Monday, April 09, 2012

Going Hungry

The Hunger Games is a young adult novel with a massive teen following. If you hadn't heard of it until the film hit theatres, it is because you are officially old. Sorry to be the bearer of bad news but it is best that you get used to these things sooner rather than later.

Cards on the table. I have not read the book. Nor have I seen the Japanese film Battle Royale, with which The Hunger Games has drawn comparisons. Despite the protests of the author - Suzanne Collins says that she had not heard of Battle Royale until somebody else pointed out the similarities between it and her own novel - the shadow of Kinji Fukasaku's movie still hangs heavy over The Hunger Games.

The film tells the story of the unlikely named heroine Katniss Everdeen and her life in District 12 of Panem, a society in which children between the ages of 12 and 18 are offered up as Tribute to the Capitol to compete in the annual Hunger Games, a Running Man style fight to the death, televised nationwide. Katniss' life is changed forever when her very young sister's name is pulled from The Lottery and she volunteers to compete in her stead. This means a trip to the decadent Capitol, a place where Viviane Westwood inspired outfits, ham acting and very dodgy CGI meet, after which Katniss and her 23 competitors enter the arena.

First things first, the camera work is a problem. When Steven Spielberg innovated the shaky-cam style for Saving Private Ryan, it was an attempt to re-create a sense of the horrors of war and senseless death of the Normandy Landings. Since that time, the technique has been used as a shorthand by action movie directors attempting to borrow some of the visceral power of those sequences, minus the political context. The Hunger Games does this too excess. Early sequences recall scenes from the Extermination Camps in a way that is completely unearned and inappropriate for the movie. Then, once the action starts, it is almost impossible to follow.

As a whole, the tone is far too po-faced, given the lightness with which the films apparent subject matter is touched upon.
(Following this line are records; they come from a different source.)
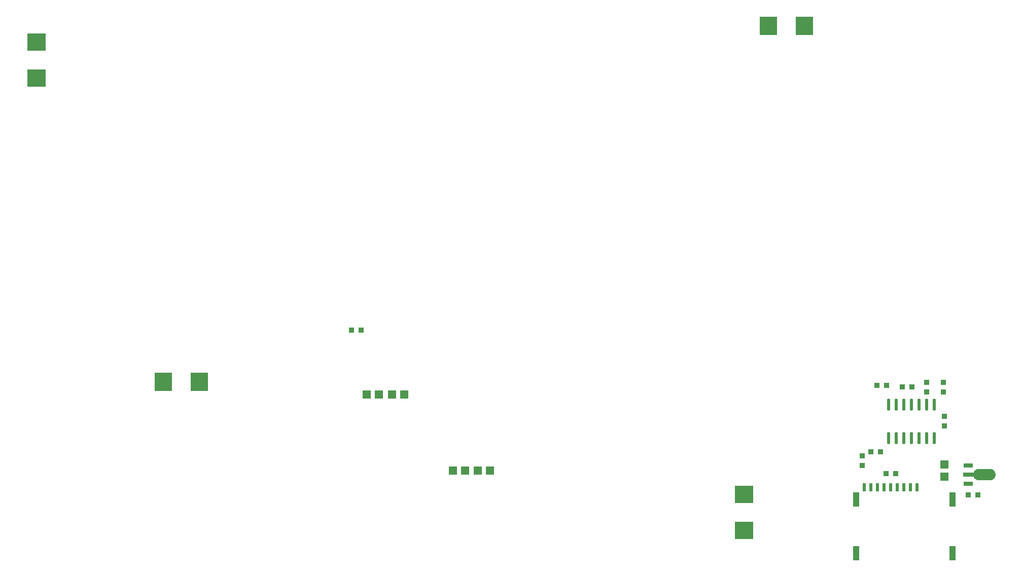
<source format=gtp>
G04 Layer: TopPasteMaskLayer*
G04 EasyEDA v6.5.39, 2024-02-04 17:50:00*
G04 ca02cd42b7a24e50ad9d11446f9c8c94,5509f98a9368439c9cde498926e245b9,10*
G04 Gerber Generator version 0.2*
G04 Scale: 100 percent, Rotated: No, Reflected: No *
G04 Dimensions in inches *
G04 leading zeros omitted , absolute positions ,3 integer and 6 decimal *
%FSLAX36Y36*%
%MOIN*%

%AMMACRO1*21,1,$1,$2,0,0,$3*%
%ADD10O,0.022597999999999997X0.080236*%
%ADD11MACRO1,0.0532X0.0555X90.0000*%
%ADD12MACRO1,0.0532X0.0555X-90.0000*%
%ADD13MACRO1,0.0532X0.0555X0.0000*%
%ADD14R,0.0532X0.0555*%
%ADD15R,0.0433X0.0945*%
%ADD16R,0.0244X0.0551*%
%ADD17R,0.0380X0.0360*%
%ADD18MACRO1,0.0265X0.062X-90.0000*%
%ADD19R,0.0360X0.0380*%
%ADD20MACRO1,0.1102X0.1185X0.0000*%
%ADD21MACRO1,0.1102X0.1185X90.0000*%
%ADD22MACRO1,0.1102X0.1185X-90.0000*%

%LPD*%
D10*
G01*
X7024970Y940970D03*
G01*
X7074970Y940970D03*
G01*
X7124970Y940970D03*
G01*
X7174970Y940970D03*
G01*
X7224970Y940970D03*
G01*
X7274970Y940970D03*
G01*
X7324970Y940970D03*
G01*
X7024970Y1159009D03*
G01*
X7074970Y1159009D03*
G01*
X7124970Y1159009D03*
G01*
X7174970Y1159009D03*
G01*
X7224970Y1159009D03*
G01*
X7274970Y1159009D03*
G01*
X7324970Y1159009D03*
D11*
G01*
X3839375Y1224995D03*
G01*
X3760630Y1224995D03*
D12*
G01*
X4160630Y724995D03*
G01*
X4239375Y724995D03*
D13*
G01*
X7390005Y764370D03*
D14*
G01*
X7390000Y685630D03*
D15*
G01*
X7444979Y537480D03*
G01*
X7444979Y183150D03*
G01*
X6809150Y183150D03*
G01*
X6809150Y537480D03*
D16*
G01*
X6863480Y614920D03*
G01*
X6906790Y614920D03*
G01*
X6950100Y614920D03*
G01*
X6993410Y614920D03*
G01*
X7036710Y614920D03*
G01*
X7080020Y614920D03*
G01*
X7123329Y614920D03*
G01*
X7166639Y614920D03*
G01*
X7209939Y614920D03*
D17*
G01*
X6850000Y821500D03*
G01*
X6850000Y758499D03*
G36*
X7689889Y662260D02*
G01*
X7616890Y662260D01*
X7615140Y662300D01*
X7613389Y662429D01*
X7611650Y662629D01*
X7609920Y662919D01*
X7608199Y663279D01*
X7606509Y663730D01*
X7604830Y664259D01*
X7603190Y664859D01*
X7601570Y665540D01*
X7599989Y666300D01*
X7598440Y667130D01*
X7596940Y668029D01*
X7595479Y669000D01*
X7594059Y670030D01*
X7592700Y671140D01*
X7591390Y672300D01*
X7590129Y673530D01*
X7588940Y674810D01*
X7587799Y676149D01*
X7586729Y677539D01*
X7585730Y678969D01*
X7584799Y680459D01*
X7583930Y681979D01*
X7583140Y683550D01*
X7582420Y686669D01*
X7515600Y686669D01*
X7515600Y712649D01*
X7582420Y712649D01*
X7583140Y715779D01*
X7583930Y717339D01*
X7584799Y718870D01*
X7585730Y720349D01*
X7586729Y721790D01*
X7587799Y723180D01*
X7588940Y724510D01*
X7590129Y725799D01*
X7591390Y727020D01*
X7592700Y728189D01*
X7594059Y729290D01*
X7595479Y730329D01*
X7596940Y731300D01*
X7598440Y732199D01*
X7599989Y733029D01*
X7601570Y733780D01*
X7603190Y734459D01*
X7604830Y735070D01*
X7606509Y735590D01*
X7608199Y736039D01*
X7609920Y736410D01*
X7611650Y736689D01*
X7613389Y736900D01*
X7615140Y737020D01*
X7616890Y737060D01*
X7689889Y737060D01*
X7691639Y737020D01*
X7693389Y736900D01*
X7695129Y736689D01*
X7696859Y736410D01*
X7698580Y736039D01*
X7700270Y735590D01*
X7701949Y735070D01*
X7703590Y734459D01*
X7705209Y733780D01*
X7706790Y733029D01*
X7708339Y732199D01*
X7709840Y731300D01*
X7711300Y730329D01*
X7712719Y729290D01*
X7714080Y728189D01*
X7715389Y727020D01*
X7716639Y725799D01*
X7717839Y724510D01*
X7718969Y723180D01*
X7720039Y721790D01*
X7721049Y720349D01*
X7721980Y718870D01*
X7722849Y717339D01*
X7723639Y715779D01*
X7724359Y714180D01*
X7725000Y712550D01*
X7725569Y710889D01*
X7726049Y709200D01*
X7726459Y707500D01*
X7726790Y705770D01*
X7727030Y704040D01*
X7727200Y702289D01*
X7727280Y700540D01*
X7727280Y698789D01*
X7727200Y697029D01*
X7727030Y695290D01*
X7726790Y693550D01*
X7726459Y691829D01*
X7726049Y690120D01*
X7725569Y688440D01*
X7725000Y686779D01*
X7724359Y685149D01*
X7723639Y683550D01*
X7722849Y681979D01*
X7721980Y680459D01*
X7721049Y678969D01*
X7720039Y677539D01*
X7718969Y676149D01*
X7717839Y674810D01*
X7716639Y673530D01*
X7715389Y672300D01*
X7714080Y671140D01*
X7712719Y670030D01*
X7711300Y669000D01*
X7709840Y668029D01*
X7708339Y667130D01*
X7706790Y666300D01*
X7705209Y665540D01*
X7703590Y664859D01*
X7701949Y664259D01*
X7700270Y663730D01*
X7698580Y663279D01*
X7696859Y662919D01*
X7695129Y662629D01*
X7693389Y662429D01*
X7691639Y662300D01*
X7689889Y662260D01*
G37*
D18*
G01*
X7546605Y640950D03*
G01*
X7546605Y759059D03*
D19*
G01*
X6948500Y1285000D03*
G01*
X7011499Y1285000D03*
G01*
X7008509Y705000D03*
G01*
X7071509Y705000D03*
G01*
X7611490Y565000D03*
G01*
X7548490Y565000D03*
D17*
G01*
X7390000Y1081489D03*
G01*
X7390000Y1018490D03*
D19*
G01*
X6908500Y850000D03*
G01*
X6971499Y850000D03*
D17*
G01*
X7385000Y1306500D03*
G01*
X7385000Y1243499D03*
G01*
X7275000Y1306500D03*
G01*
X7275000Y1243499D03*
D19*
G01*
X7176499Y1275000D03*
G01*
X7113500Y1275000D03*
D20*
G01*
X2256889Y1310000D03*
G01*
X2493110Y1310000D03*
D12*
G01*
X3674375Y1224995D03*
G01*
X3595630Y1224995D03*
D11*
G01*
X4325630Y724995D03*
G01*
X4404375Y724995D03*
D21*
G01*
X1425000Y3306890D03*
G01*
X1425000Y3543109D03*
D20*
G01*
X6469879Y3650000D03*
G01*
X6233660Y3650000D03*
D22*
G01*
X6075000Y568109D03*
G01*
X6075000Y331890D03*
D19*
G01*
X3493500Y1650000D03*
G01*
X3556499Y1650000D03*
M02*

</source>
There is a sense (and it is always tricky to apply a sense of moral agency to a film, but here goes) that the people involved in the making of The Hunger Games think that they are saying much more profound than they actually are. If one wants to take the idea of kids killing kids for sport while adults and parents watch on stupefied seriously, the film would need to much more bleak than it is - and even then I would suggest that no parent, regardless of their desperation would stand for it. Alternatively, the film might have been much more satirical and biting, Battle Royale is shot though with dark, violent humour - The Hunger Games is almost bereft humour.

Also, I'm not sure if I am allowed to say this - even the negative reviews I have read praised the performance of Jennifer Lawrence in the lead - but I found her sullen and one-note throughout. She does scared quite well (when she is about to enter the games), brooding and focused. But her line in tenderness and affection is much less convincing.

Some of the manipulations by the media, and the sense of the contestants being slotted into their predetermined role, regardless of character, was good. But I still can't get over that premise (or perhaps, its poor execution) - its ludicrous isn't it?